▶ [Activity]
From the line that holds "előrelépéshez" down to the last line of the listing below, reproduce each line exactly and nothing more, omitting pictures.

▶ [Available data]
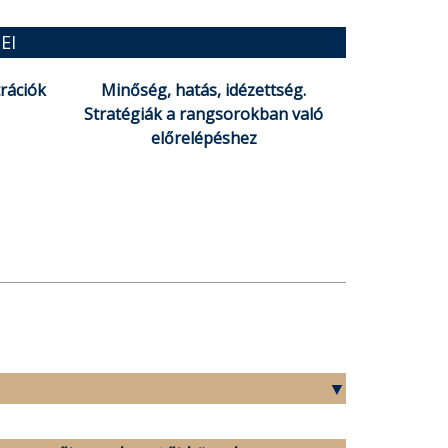
EI
trációk
Minőség, hatás, idézettség.
Stratégiák a rangsorokban való
előrelépéshez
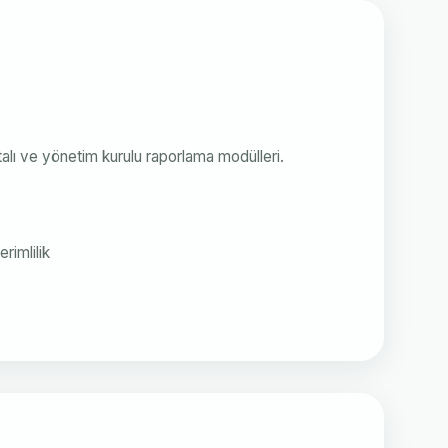
rtalı ve yönetim kurulu raporlama modülleri.
rimlilik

▶ [Answer space]
előrelépéshez
rtalı ve yönetim kurulu raporlama modülleri.
rimlilik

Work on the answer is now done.